There is no avoiding this simple fact—if you are faithful, joyful, authentic disciples of Jesus Christ, you will face persecution, rejection, and hatred in the world.
Dear sons, our nation grows ever more secular. Our state grows ever more secular. Our communities grow ever more secular -- and we can expect, as Christian morality and even reason itself, are jettisoned more and more from public consciousness, that those who propose Jesus Christ will face real persecution. Our Lord anticipates this very fact in today’s Gospel, and he assures us that if we are persecuted, we will be in solidarity with him. For our Lord promises: “If the world hates you, realize that it hated me first… If they persecuted me, they will also persecute you.”
And of course, facing persecution in the midst of an inhospitable world has been the destiny of Christians from the time of the Church’s foundation. Our times are not unique because the Church faces difficulties. The ordinary vocation of Christians is to stand, with virtue and grace, as a sign of contradiction before a world that “first hated,” and “first persecuted,” Jesus Christ our Lord.
As you prepare for continued formation as priests of Jesus Christ, I’d like to make two points about the readings of today’s Mass.
My first point is that although we are not “of this world,” we are created to be servants of God’s beloved children “in this world.”
Consider what Christ says in today’s Gospel about the reason for Christian persecution. The Lord says that world will hate and persecute you because “you do not belong to this world.” He goes on to explain that, “If you belonged to this world, the world would love its own; but because you do not belong to this world, and I have chosen you out of this world, the world hates you.”
Christ calls us “out of the world.” For those called to be priests of Jesus Christ, our lives are consecrated, in some way. We are to be set apart for holiness. But it would be a grave mistake to think that being “set apart” by Christ means that we are absolved from responsibility for proclaiming Christ, or set in a binary relationship of discipleship, which isolates us from the sin and suffering of this world.

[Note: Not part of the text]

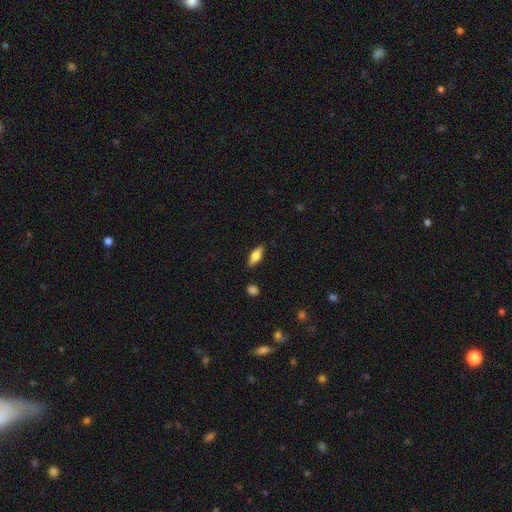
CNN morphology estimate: smooth 64%, featured or disk 30%, star or artifact 7%. Down the decision tree: how rounded — in between (71%); merging — none (86%).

Instead, dear sons, our lives are set apart so that they might be instruments for the holiness of others. Christ’s priests are consecrated so that they might enter into the suffering of this world, deeply, in order to serve as conduits of sanctifying grace, in solidarity with all of those whom Christ calls to holiness.
Every time a priest offers the Holy Sacrifice of the Mass—in this chapel, in a packed piazza in Rome, in one of our parishes, or alone, in the cloistered chapel of a monastery—he mediates grace for the world. He pours himself out in the Holy Sacrifice of the Mass precisely for the salvation of souls. His entire life, in fact, is configured to mediate grace, as he does it in persona Christi in the celebration of the sacramental life.

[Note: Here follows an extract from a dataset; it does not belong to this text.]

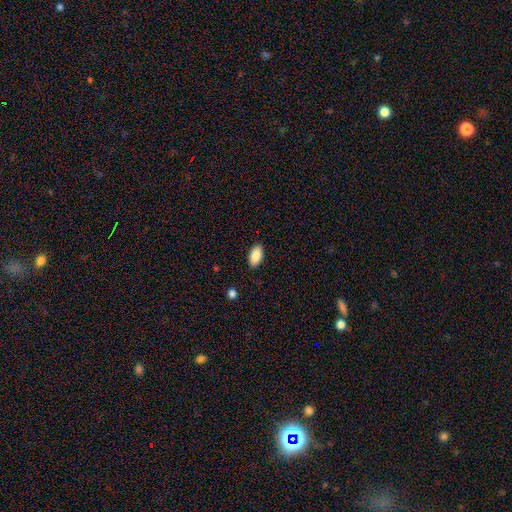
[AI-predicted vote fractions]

All who are baptized are not “of this world.” But we, who are called to the priesthood, are sent into friendship, and unity, and sacrifice for the world, in humble imitation of the Suffering Servant, Christ himself.
Dear sons, we are, indeed, “set apart” from our own interests, our own goals, our own agendas, our own ambitions, so that we might radically follow the call of the Lord, in order to bring grace to every single human soul.
Consider St. Paul, in the first reading, from the Book of Acts. Paul is set apart, so that he might go where the Lord calls him, to every corner of the known world, to be an instrument of the redeeming sacrifice of Jesus Christ.
Whatever the Christian life looks like—whatever form it takes—it is a life “set apart“ for profound self-gift, in unity with the self-gift of Christ on the Cross, and in the Resurrection.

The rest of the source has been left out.